The original drawing entitled “The Arming of the King” was published in Punch on June 7th, 1911 to commemorate the Coronation of George V. It was from this that the artist, Sir Bernard Partridge, gained the commission in 1912 to prepare the cartoon for the tapestry. The tapestry depicts George V dressed in a suit of armour and wearing ermine robes. He is attended by four hand-maidens who individually symbolize Fortitude, Wisdom, Justice and Peace. The King stands with his right hand resting on a table bearing a charter sealed with the Royal Seal of England, and upon a dais with a carpet woven with depictions of the Royal plant of each nation of the British Isles. The border is of particular importance, both for its decorative value and due to the inclusion of heraldic devices of Kings and Queens of England, from Edward II (1307-1327) onwards. Queen Mary visited Merton Abbey during the weaving of the tapestry, and commented favourably on the likeness of the King’s portrait.

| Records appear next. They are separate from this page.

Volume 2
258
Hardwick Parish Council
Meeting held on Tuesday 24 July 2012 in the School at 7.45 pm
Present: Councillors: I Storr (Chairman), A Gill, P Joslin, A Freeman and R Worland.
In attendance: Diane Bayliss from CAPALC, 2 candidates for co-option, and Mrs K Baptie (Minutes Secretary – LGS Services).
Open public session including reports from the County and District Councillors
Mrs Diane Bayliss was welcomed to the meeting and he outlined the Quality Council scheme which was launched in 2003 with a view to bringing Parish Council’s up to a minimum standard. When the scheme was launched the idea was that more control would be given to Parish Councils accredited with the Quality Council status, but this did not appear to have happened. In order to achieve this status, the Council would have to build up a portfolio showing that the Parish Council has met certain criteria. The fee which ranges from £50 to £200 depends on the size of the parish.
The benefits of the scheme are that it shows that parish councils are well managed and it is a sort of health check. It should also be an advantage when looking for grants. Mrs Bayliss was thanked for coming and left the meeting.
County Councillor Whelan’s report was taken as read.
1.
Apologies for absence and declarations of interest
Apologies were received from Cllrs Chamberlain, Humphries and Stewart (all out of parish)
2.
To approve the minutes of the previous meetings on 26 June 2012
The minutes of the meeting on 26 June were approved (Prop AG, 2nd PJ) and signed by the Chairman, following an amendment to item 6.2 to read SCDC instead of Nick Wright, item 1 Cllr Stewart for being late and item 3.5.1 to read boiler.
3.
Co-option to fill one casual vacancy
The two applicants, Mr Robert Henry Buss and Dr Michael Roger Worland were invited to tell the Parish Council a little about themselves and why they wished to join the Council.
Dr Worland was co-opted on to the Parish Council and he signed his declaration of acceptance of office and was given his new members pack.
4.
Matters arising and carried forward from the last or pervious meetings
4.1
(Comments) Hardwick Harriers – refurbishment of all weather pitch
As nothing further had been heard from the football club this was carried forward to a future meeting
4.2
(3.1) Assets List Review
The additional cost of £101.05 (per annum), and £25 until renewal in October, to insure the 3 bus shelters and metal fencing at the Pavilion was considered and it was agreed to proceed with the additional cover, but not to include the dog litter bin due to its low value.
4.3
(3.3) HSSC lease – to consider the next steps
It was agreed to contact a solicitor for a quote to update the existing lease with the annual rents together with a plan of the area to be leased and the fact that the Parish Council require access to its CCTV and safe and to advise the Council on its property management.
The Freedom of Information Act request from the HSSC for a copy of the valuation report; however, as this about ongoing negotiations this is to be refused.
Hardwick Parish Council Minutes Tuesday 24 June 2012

1914 until at least 1922, Morris and Co., London [see note 1]. January 22, 1986, anonymous ("property of a gentleman") sale, Christie's, London, lot 191. Acquired on the London art market by S. Franses and Co., London; 2002, sold by Franses to the MFA. (Accession Date: March 20, 2002)

[1] See Linda Parry, "The revival of the Merton Abbey Tapestry Works," Journal of the William Morris Society, vol. 5, no. 3 (Summer, 1983), p. 19 and p. 22, n. 9.